Freerange stock photo
 A clerical error is one made by an office worker, which comes from an older word for this occupation, a "clerk."  The clerk in Chaucer's Canterbury Tales (circa 1400) is a literate and literary person because to do this job one needed to be able to read and write, an ability not widely possessed in Medieval Europe.
   Because even literate people are prone to mistakes, clerical errors through record keeping and lack thereof abound.  Usually errors have negative results, but could a clerical error ever be providential?

Corrie ten Boom

   Consider the Dutch resistance worker, Corrie Ten Boom, who hid Jews in her home during World War II. She and her family were arrested in the late winter of 1944 for their anti-Nazi activities; Corrie, her sister Betsie and their father were eventually sent to a Concentration Camp known as Ravensbruck.  There they faced many trials, ranging from hunger and fleas to harsh labour and the deaths of Mr. ten Boom and Betsie. However, at the very end of that gruelling year, Corrie was suddenly discharged from Ravensbruck.  She discovered, after the war's end in 1945, that it was a clerical error that allowed her to be set free from this inhumane prison camp.  One week after her mysterious release, all the female prisoners in Corrie's age demographic were executed.  [Read more in the book The Hiding Place, 1971.]
   After a time of healing, Corrie was raised up to testify of God's presence amid the horrors she experienced and of the power and necessity of forgiveness in order to move on from war.  She took this message around the world and helped establish homes for the emotional rehabilitation of trauma victims.

Mike Anderson

   A more recent example of a clerical error involves a Missouri man, Mike Anderson.  While out on bail for an armed robbery he committed in 1999, he was sentenced to 13 years in prison.  However, due to a clerical error, the authorities never picked him up to serve his time.  Meanwhile Mike used his freedom to start a business, raise a family, coach sports and become involved in his local church.  Last summer, paperwork came before the state telling them Mike's sentence was finished.  Only then did they realize he had never been incarcerated in the first place.  As a result, eight marshals came to his home to arrest him and placed him in prison, presumably for 13 years.  However, the situation received a great deal of attention with petitions and an appeal asking that Mike's case be re-examined.  Earlier this month, a judge looked over the evidence of Mike Anderson's life and set him free after just ten months in jail. [For more on this story, click on this link:  USA Today version. ]
   Mr. Anderson seized the opportunity of freedom by learning from his error and building a solid life to benefit his community.  The ten months in prison that he nevertheless had to serve became a path to even fuller freedom, by no longer having to look over his shoulder, along with gratitude to the mercy of both God and the state authorities.

Response to Skeptics

   I realized that these two examples are not enough to convince anyone that God can use human errors to serve his greater purposes.  The skeptic may point to the fact that Corrie's sister and father perished, not to mention the numerous victims of Ravensbruck's gas chambers.  Why were they not recipients of freedom?
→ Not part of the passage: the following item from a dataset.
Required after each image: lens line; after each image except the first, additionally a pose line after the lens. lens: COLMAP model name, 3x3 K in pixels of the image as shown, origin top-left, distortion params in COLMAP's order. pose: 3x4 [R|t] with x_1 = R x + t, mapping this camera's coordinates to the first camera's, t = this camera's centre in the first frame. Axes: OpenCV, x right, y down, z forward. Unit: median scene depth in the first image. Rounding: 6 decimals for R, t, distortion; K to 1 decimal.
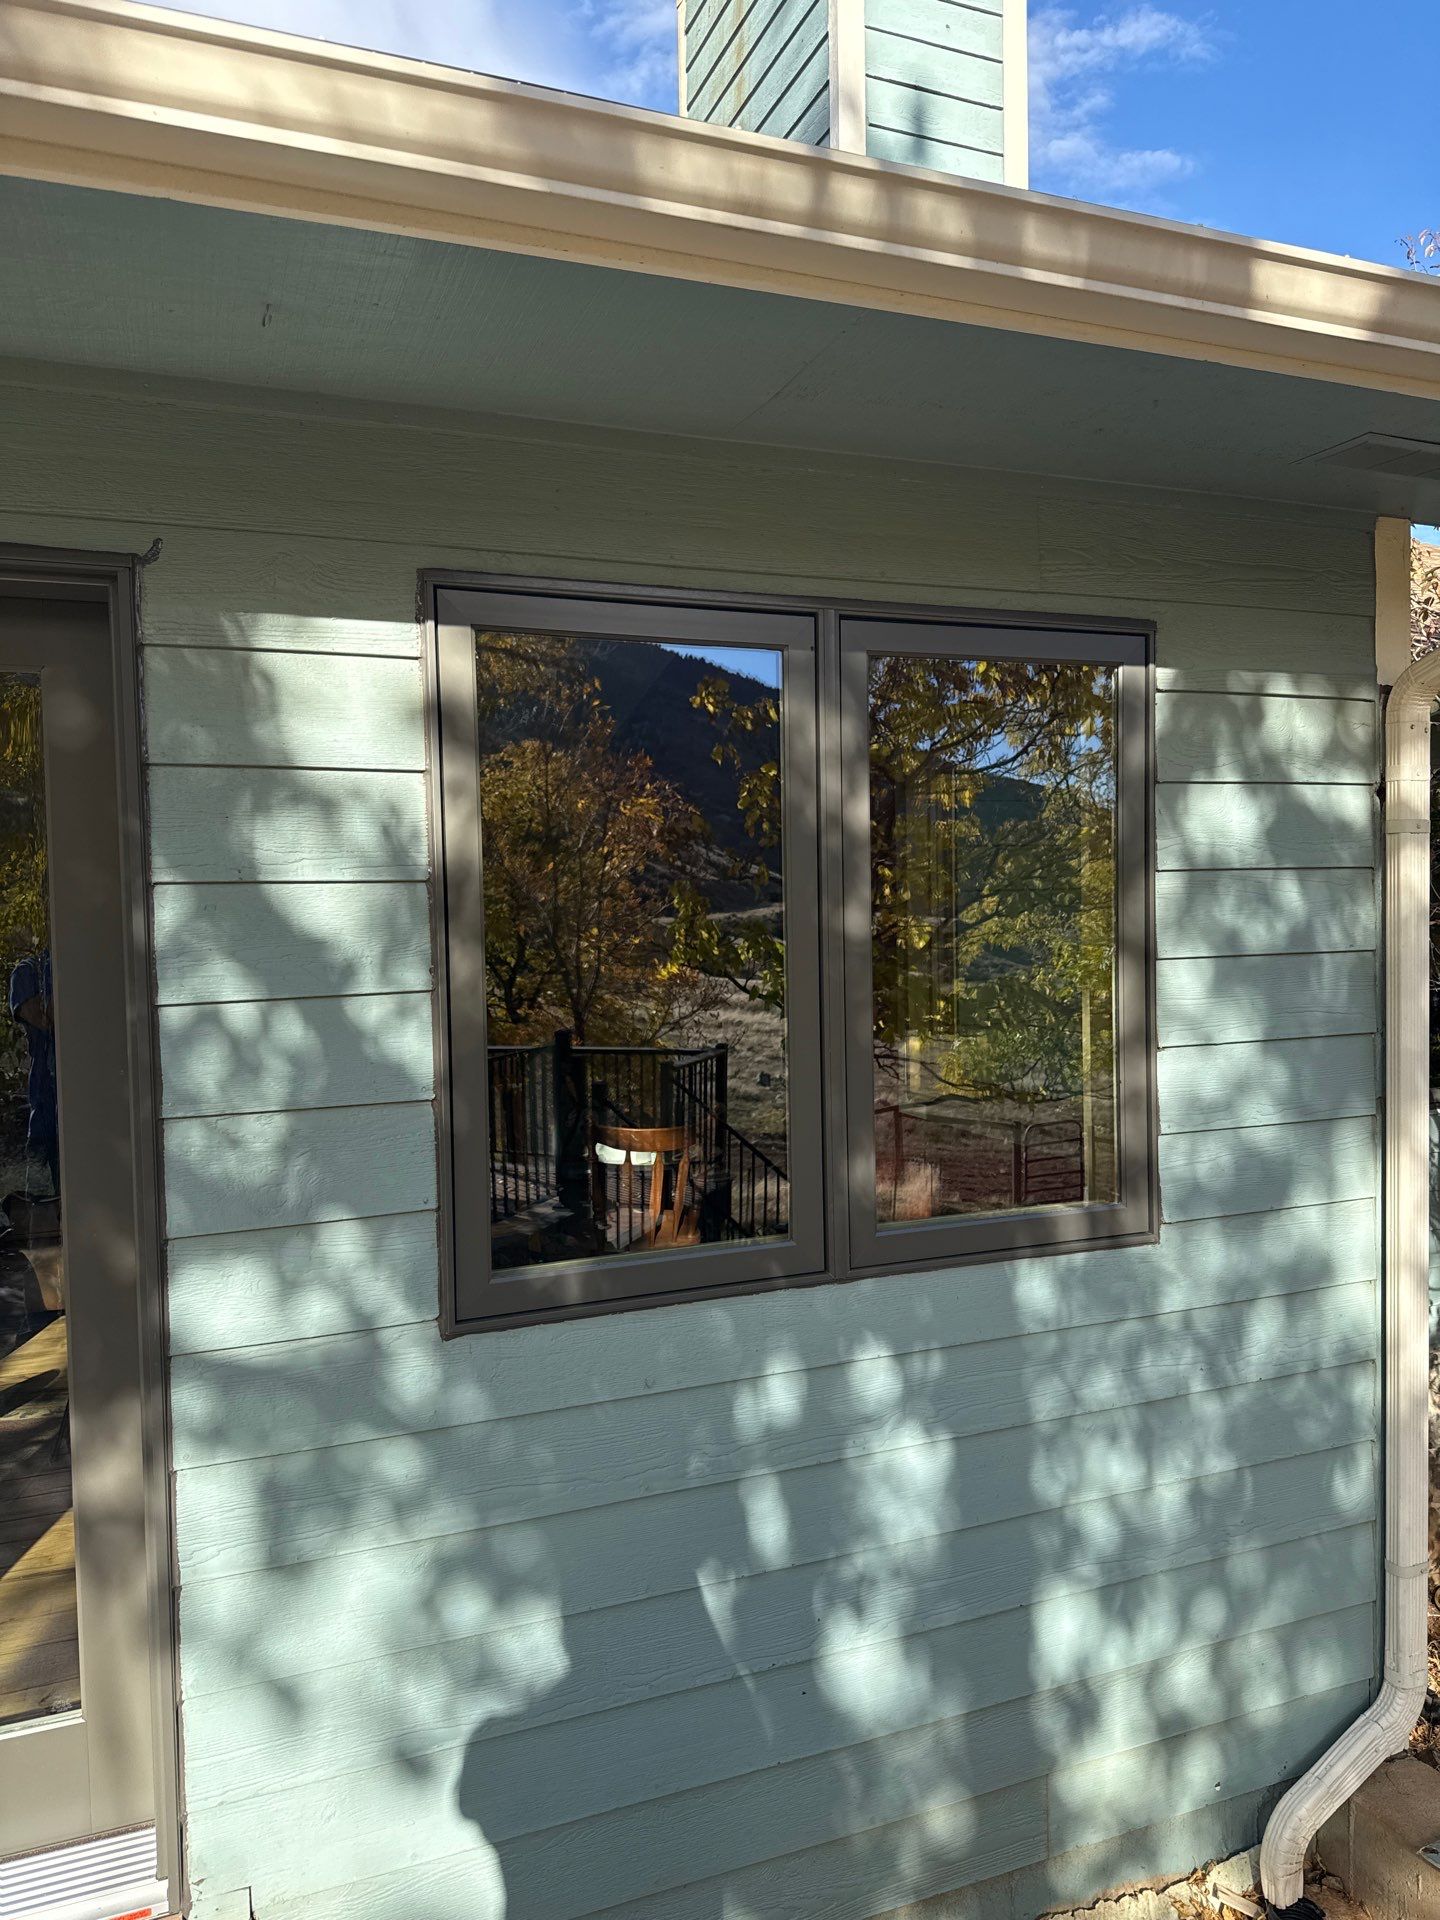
lens RADIAL K [[1340.1, 0, 721.7], [0, 1340.1, 958.5], [0, 0, 1]] dist [0.000571, -0.012658]
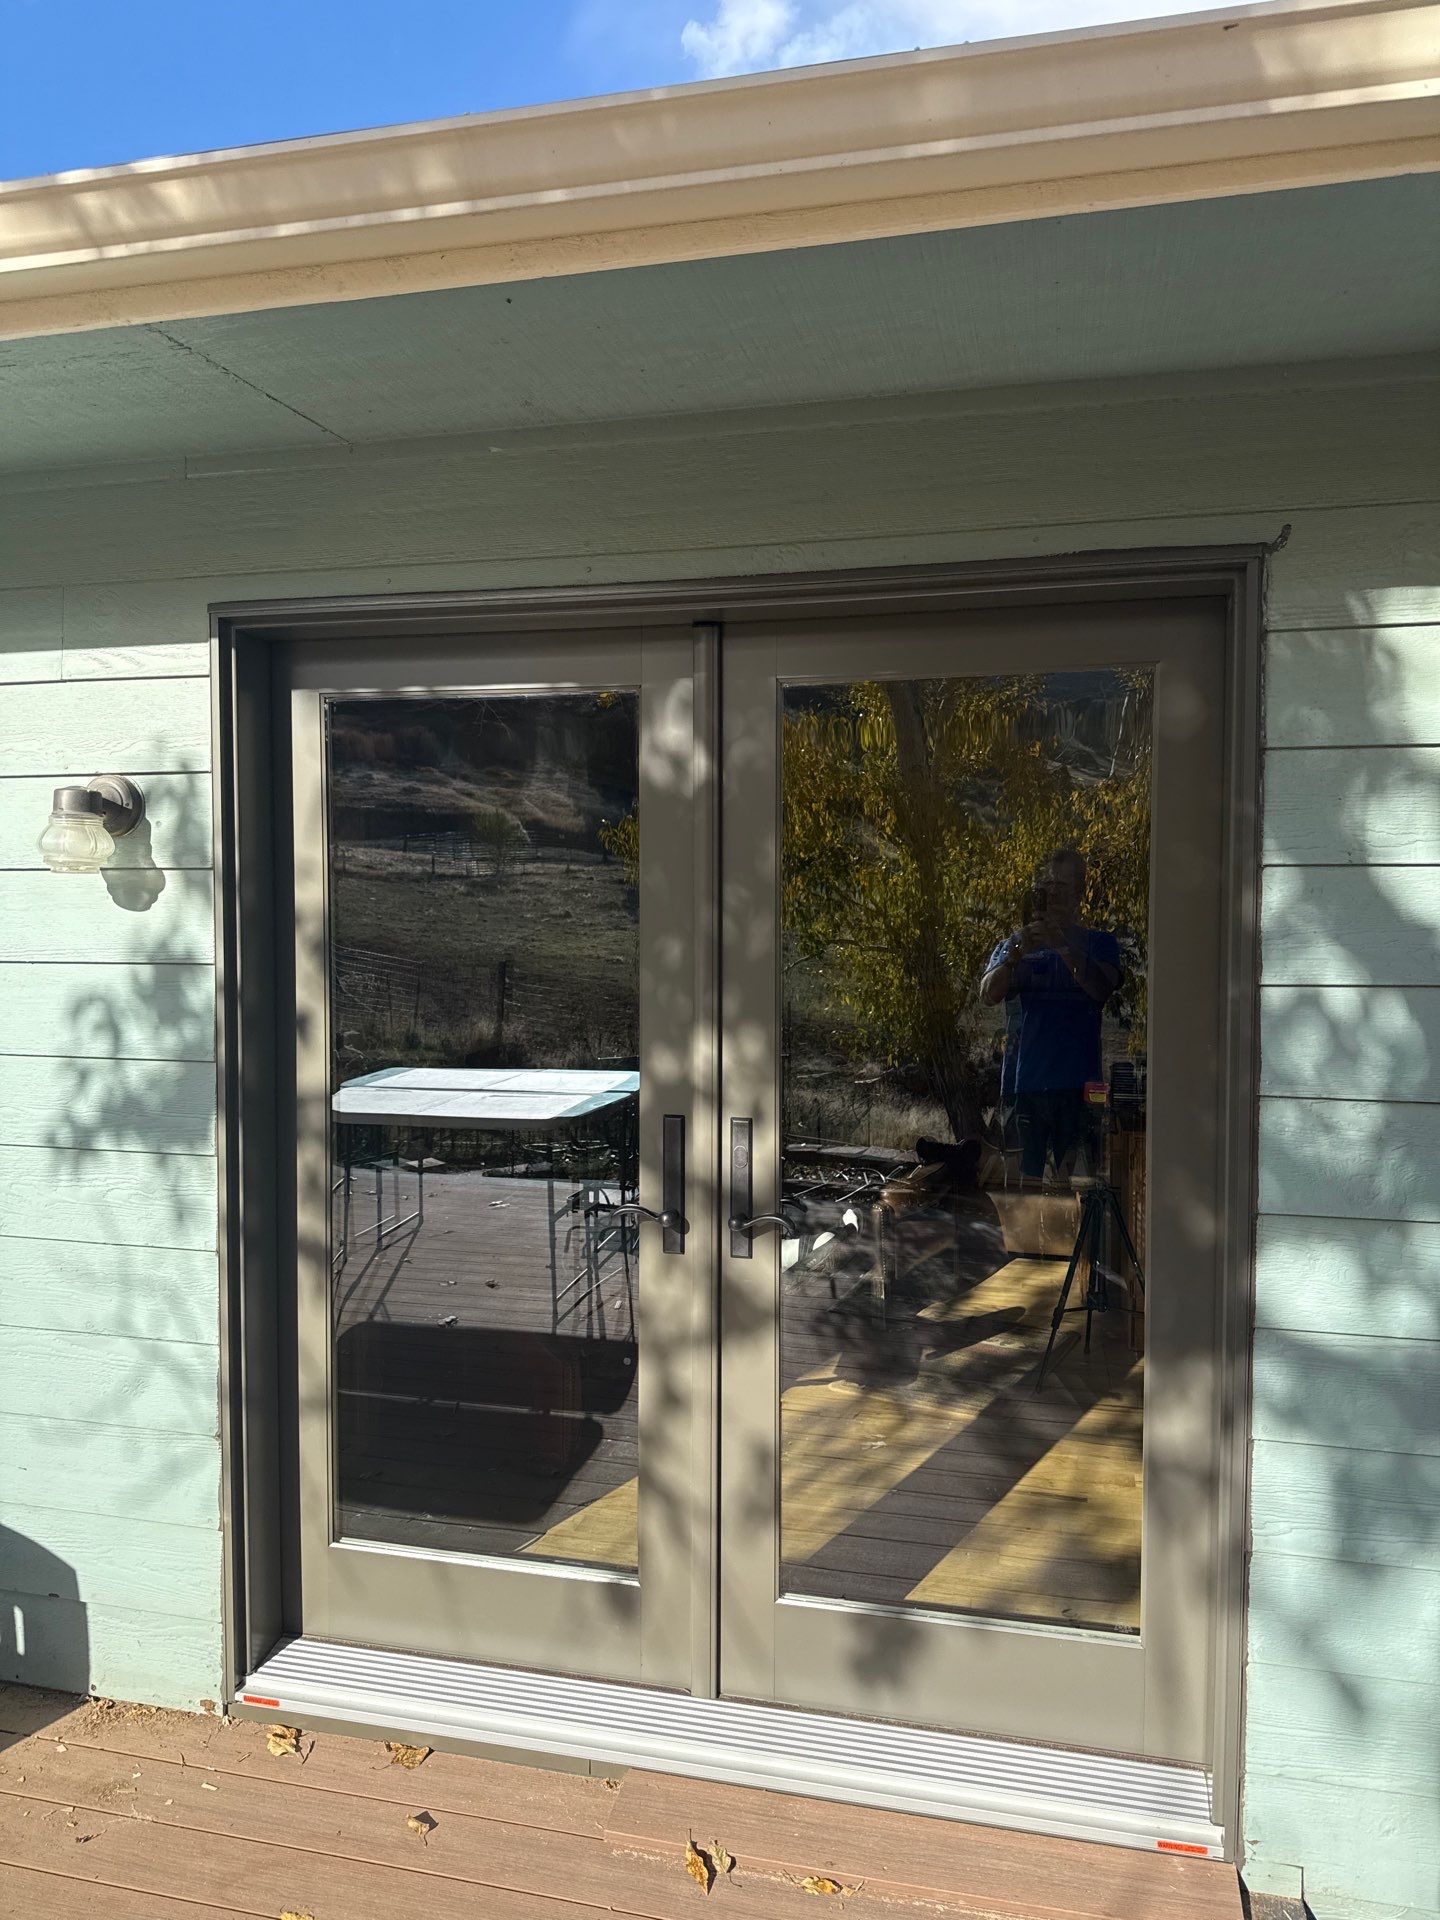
lens RADIAL K [[1340.1, 0, 721.1], [0, 1340.1, 958.4], [0, 0, 1]] dist [0.000571, -0.012658]
pose [[0.811381, 0.050297, -0.582349, -0.157938], [-0.040950, 0.998734, 0.029204, 0.001670], [0.583081, 0.000152, 0.812414, -0.069095]]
As well, critics may point to all those imprisoned unjustly around the world.  What about them?  When I share stories of God's providence, I am always rooted in the understanding of God's sovereignty.  He has purposes that we cannot fully understand.  Sure, we may wish to cross-examine God and ask him why injustices take place even as the Old Testament saint Job longed: 
   "I would state my case before him and fill my mouth with arguments.  I would find out what he would   answer me, and consider what he would say" (Job 23: 4-5)
   Despite our perplexity, God had/has a particular purpose for the lives of the individuals named above.  In order for them to testify of His goodness and His power, he used clerical errors to put them in the right place at the right time.  If you look at your own life through eyes of faith, you may find your own examples.